The info gatherers walked into a diner/tavern type place which (thanks to zero prep approaches) brainstormed as being that diner from the Back to the Future series. I rolled on the 1e city encounter table and got Mercenaries. who were not currently aligned with anyone (which is only a 30% chance). Who might lead some dumb mercs at the BTTF diner? Well Biff of course. So Biff was being his usual angry self at the diner because the barkeep/soda jerk didn't have any Pepsi left, despite there being signs for Pepsi everywhere. (I noticed recently that Coca Cola doesn't exist in the BTTF films) Standing Mountain approached to try and calm Biff down and offer to buy him beer because "pepsi is disgusting and beer is much better". Reaction checks went in the party's favor and Biff was open to working for the PCs and knew how to get to Twin Peaks from here. So the party nabbed 9 mercs, Biff and his 2 stooges from the film, and a guide to the far off location they wanted to get to. 1e city encounter chart wins again.


The next day the party met with werewolf McQuaid who the co-dm told me was Lawful Good and had somehow found a way to keep his Catholic faith and control his lycanthropy; and teaches others to do the same. McQuaid apologized for making the party wait but he was in deep trainng for the upcoming All Valley Tournament against Cobra Kai. "If Cobra Kai wins they'll take over the town!" One player realized my really stupid world building here actually aligned perfectly with the class entry for the 1e Monk class. Does this speak better of 1e, my dumb ideas, or of the Cobra Kai kung fu soap opera melodrama currently on the n33tflix ap near you? Probably 1e.

#####

**TASKS TO CARRY OUT:**
- A) Answer these questions using the session recap.
(i) What result came up on the 1e city encounter table?
(ii) Why was Biff angry at the diner?
(iii) What upcoming event was McQuaid training for?
- B) Rewrite the stretch of the listing from the line containing "genus: Himacerus" through the line containing "scientific name: Populus nigra", substituting "division" for "phylum" and leaving everything else unchanged. Give only those lines.

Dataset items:
#####

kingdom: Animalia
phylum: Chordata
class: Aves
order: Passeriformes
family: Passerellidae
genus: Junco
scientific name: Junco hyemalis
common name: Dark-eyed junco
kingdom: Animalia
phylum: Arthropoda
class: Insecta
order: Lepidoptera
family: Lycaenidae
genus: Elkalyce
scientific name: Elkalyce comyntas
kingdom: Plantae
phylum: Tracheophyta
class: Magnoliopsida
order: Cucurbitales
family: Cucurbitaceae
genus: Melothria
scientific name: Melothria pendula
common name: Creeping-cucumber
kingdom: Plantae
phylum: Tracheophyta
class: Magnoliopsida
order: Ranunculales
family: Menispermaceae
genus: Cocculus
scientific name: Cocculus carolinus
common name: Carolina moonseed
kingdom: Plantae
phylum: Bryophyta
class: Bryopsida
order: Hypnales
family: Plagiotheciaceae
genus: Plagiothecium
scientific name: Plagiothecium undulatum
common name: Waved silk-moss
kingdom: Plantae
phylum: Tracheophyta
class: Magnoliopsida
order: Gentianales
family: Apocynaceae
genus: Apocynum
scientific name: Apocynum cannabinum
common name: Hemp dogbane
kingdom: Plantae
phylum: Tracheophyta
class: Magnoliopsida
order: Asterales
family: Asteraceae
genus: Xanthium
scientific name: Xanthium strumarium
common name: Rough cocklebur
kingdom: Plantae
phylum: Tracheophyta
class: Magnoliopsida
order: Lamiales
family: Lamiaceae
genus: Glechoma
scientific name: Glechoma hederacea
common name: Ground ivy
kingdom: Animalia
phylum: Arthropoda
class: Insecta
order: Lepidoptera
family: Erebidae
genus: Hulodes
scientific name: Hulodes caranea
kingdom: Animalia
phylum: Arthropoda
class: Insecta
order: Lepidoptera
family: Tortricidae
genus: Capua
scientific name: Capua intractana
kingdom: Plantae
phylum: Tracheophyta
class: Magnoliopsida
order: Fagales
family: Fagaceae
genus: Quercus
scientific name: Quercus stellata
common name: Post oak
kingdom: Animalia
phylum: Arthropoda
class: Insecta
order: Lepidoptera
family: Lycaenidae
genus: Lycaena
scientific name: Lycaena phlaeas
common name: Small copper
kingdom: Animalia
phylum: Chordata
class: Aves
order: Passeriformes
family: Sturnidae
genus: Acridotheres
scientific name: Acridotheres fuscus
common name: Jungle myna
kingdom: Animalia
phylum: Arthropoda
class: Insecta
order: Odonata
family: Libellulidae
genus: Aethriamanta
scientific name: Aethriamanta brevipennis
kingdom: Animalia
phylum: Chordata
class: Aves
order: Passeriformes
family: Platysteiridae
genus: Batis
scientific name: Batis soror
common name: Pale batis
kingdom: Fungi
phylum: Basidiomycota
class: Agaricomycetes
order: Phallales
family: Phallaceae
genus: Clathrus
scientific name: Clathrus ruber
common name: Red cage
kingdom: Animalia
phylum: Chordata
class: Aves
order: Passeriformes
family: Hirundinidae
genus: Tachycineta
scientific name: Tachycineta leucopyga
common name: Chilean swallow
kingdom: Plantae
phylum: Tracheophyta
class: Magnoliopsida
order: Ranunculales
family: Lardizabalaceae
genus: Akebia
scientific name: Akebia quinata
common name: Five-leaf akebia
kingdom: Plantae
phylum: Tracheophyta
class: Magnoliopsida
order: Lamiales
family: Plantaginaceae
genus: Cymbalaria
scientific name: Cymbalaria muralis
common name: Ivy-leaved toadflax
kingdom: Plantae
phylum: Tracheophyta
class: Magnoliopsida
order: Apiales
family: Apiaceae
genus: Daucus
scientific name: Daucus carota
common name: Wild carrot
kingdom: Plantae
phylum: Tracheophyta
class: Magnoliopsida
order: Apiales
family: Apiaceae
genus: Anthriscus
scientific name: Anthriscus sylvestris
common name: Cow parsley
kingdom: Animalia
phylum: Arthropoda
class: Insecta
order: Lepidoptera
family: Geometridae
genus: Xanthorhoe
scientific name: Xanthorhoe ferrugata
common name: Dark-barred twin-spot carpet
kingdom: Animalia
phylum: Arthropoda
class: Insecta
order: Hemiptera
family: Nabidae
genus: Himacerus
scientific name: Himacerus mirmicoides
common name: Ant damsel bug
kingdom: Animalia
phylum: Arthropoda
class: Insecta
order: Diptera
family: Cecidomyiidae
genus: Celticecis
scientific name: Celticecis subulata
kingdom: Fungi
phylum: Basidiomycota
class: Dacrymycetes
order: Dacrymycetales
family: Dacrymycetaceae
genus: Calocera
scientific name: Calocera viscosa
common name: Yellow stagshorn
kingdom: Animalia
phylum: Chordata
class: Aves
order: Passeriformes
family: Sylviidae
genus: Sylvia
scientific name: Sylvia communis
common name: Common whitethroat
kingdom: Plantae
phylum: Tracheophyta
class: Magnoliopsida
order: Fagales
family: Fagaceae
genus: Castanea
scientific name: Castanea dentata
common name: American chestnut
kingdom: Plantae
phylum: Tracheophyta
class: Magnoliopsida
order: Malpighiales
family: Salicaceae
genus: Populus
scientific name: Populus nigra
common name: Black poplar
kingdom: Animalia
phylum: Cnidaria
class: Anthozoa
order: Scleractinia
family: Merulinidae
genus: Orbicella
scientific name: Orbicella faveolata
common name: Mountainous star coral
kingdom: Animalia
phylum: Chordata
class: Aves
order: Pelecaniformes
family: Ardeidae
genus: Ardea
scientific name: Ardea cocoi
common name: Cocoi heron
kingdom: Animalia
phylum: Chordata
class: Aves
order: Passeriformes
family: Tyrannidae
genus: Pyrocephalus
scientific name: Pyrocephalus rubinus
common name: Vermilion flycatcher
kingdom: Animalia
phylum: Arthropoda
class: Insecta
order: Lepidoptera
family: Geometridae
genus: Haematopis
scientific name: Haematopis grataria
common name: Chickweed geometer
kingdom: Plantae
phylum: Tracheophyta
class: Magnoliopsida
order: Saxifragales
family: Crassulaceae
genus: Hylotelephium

#####

**FULL ANSWERS:**
- A)
(i) Mercenaries.
(ii) The barkeep/soda jerk didn't have any Pepsi left, even though there were signs for Pepsi everywhere.
(iii) The All Valley Tournament against Cobra Kai.

- B)
genus: Himacerus
scientific name: Himacerus mirmicoides
common name: Ant damsel bug
kingdom: Animalia
division: Arthropoda
class: Insecta
order: Diptera
family: Cecidomyiidae
genus: Celticecis
scientific name: Celticecis subulata
kingdom: Fungi
division: Basidiomycota
class: Dacrymycetes
order: Dacrymycetales
family: Dacrymycetaceae
genus: Calocera
scientific name: Calocera viscosa
common name: Yellow stagshorn
kingdom: Animalia
division: Chordata
class: Aves
order: Passeriformes
family: Sylviidae
genus: Sylvia
scientific name: Sylvia communis
common name: Common whitethroat
kingdom: Plantae
division: Tracheophyta
class: Magnoliopsida
order: Fagales
family: Fagaceae
genus: Castanea
scientific name: Castanea dentata
common name: American chestnut
kingdom: Plantae
division: Tracheophyta
class: Magnoliopsida
order: Malpighiales
family: Salicaceae
genus: Populus
scientific name: Populus nigra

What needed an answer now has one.